Developers still don't get it.
I'm perplexed by a statement made by one of the commentors on a recent Michael Howard blog posting.
Why would you NOT run [Visual Studio] as an administrator at all times?
As a developer, I spend enough time on my own work. I don't need to be spending ONE second switching profiles, typing passwords, or wondering when something fails whether it is a security issue or not.
I know many developers, and not a single person I know develops as non-admin. Since VS2005 needs to run as Admin, I'd be willing to bet that 99% of the Visual Studio team does the same thing too.
(and yes, I own (and read) Writing Secure Code, and I do keep a low-privilege account to test my apps, so I'm not *totally* ignorant about security issues)
This emphasises a few things I've said on numerous occasions in the past:
- Developers are prima donnas (you may have heard me use a different description, beginning with an "a", and ending in "rseholes"). I can say this because I am a developer, and I've spent a lot of my career in the company of developers. "I am not willing to spend ONE second ... wondering when something fails whether it is a security issue or not". Heads up, Bucky - it's your job, very specifically, your job, to spend a lot of time wondering how something will fail, and whether or not it's because of a security issue. If not the developer, then who? Tech support? What you get wrong in Development comes back a thousand fold to Tech Support.
- Owning and reading "Writing Secure Code" is only the start. You actually have to get it. You have to live it and breathe it - and keep abreast of new issues that aren't covered in the book.
- Testing security in to the product never works. It's too late by then, because the insecurity is already there, and it's good at hiding. All testing does is demonstrate that your testing was unable to find the holes.
- Most code is never run by anyone other than the developer, until it gets to a few thousand users - as such, it always runs as administrator under its test environment, so it never fails until it reaches the user.
- Developers are not administrators. Most of them don't even know what group policy is, let alone how to spell it. Even in a managed domain, developers' machines are segregated into their own OU, so that the developers can pretty much do whatever they want with "their" machines. As a result, unit tests are never run on machines that mimic production environments, even for in-house applications.
- You can teach as much as you like, but some people just aren't that interested in learning.

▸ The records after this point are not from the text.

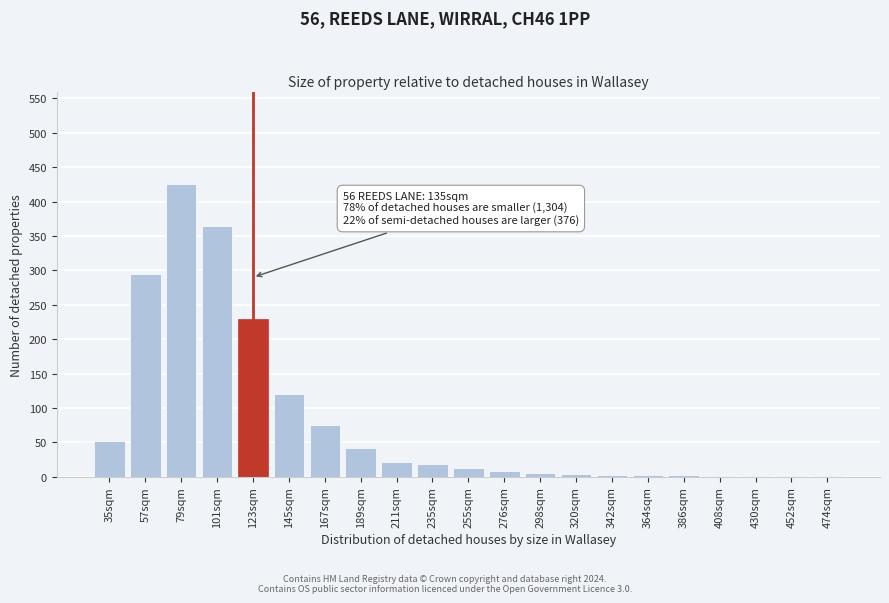

What is the maximum value shown in the chart?

425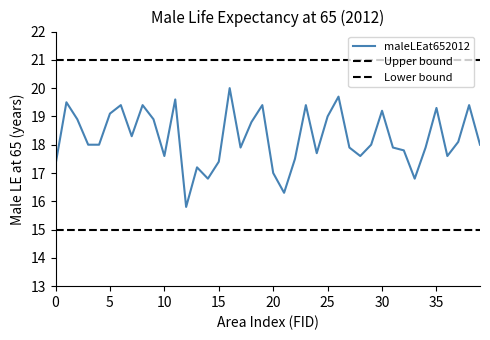

True or false: the data shows 17.2 at 13.

True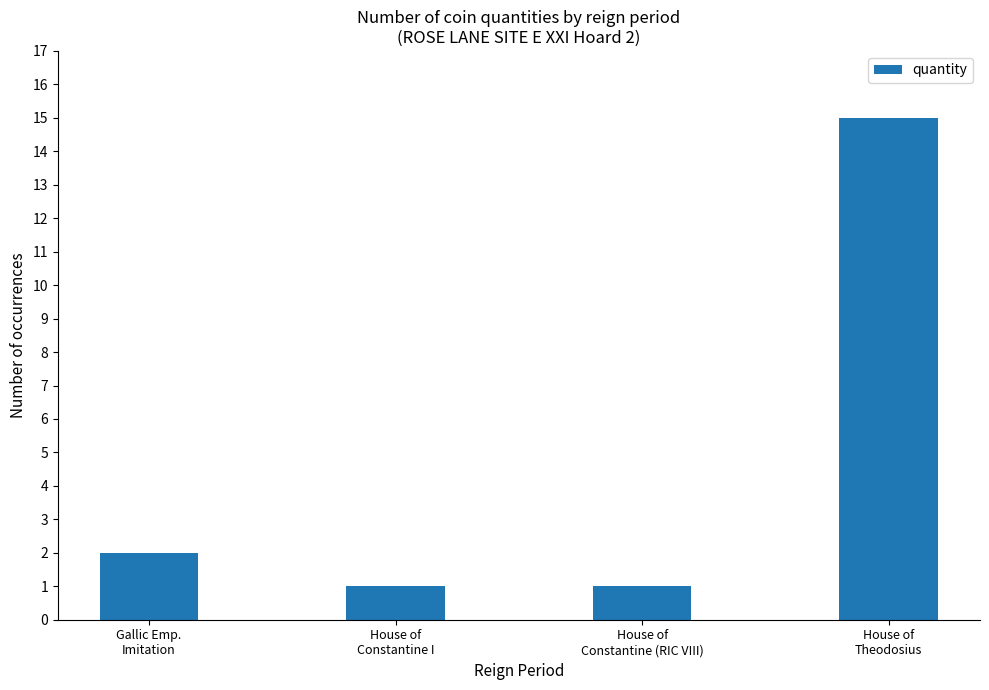

Count the number of categories in the chart.

4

Rather than asking for reasons why a developer shouldn't be an administrator, development team managers should be asking why a developer ever should be an administrator. Have an administrator account, perhaps, but almost all of a developer's work should be done as a local user, unless that developer is producing an administration tool designed only to be run by administrators.
[Nods go out to Susan Bradley and Dana Epps, who brought this article to my attention in the first place.]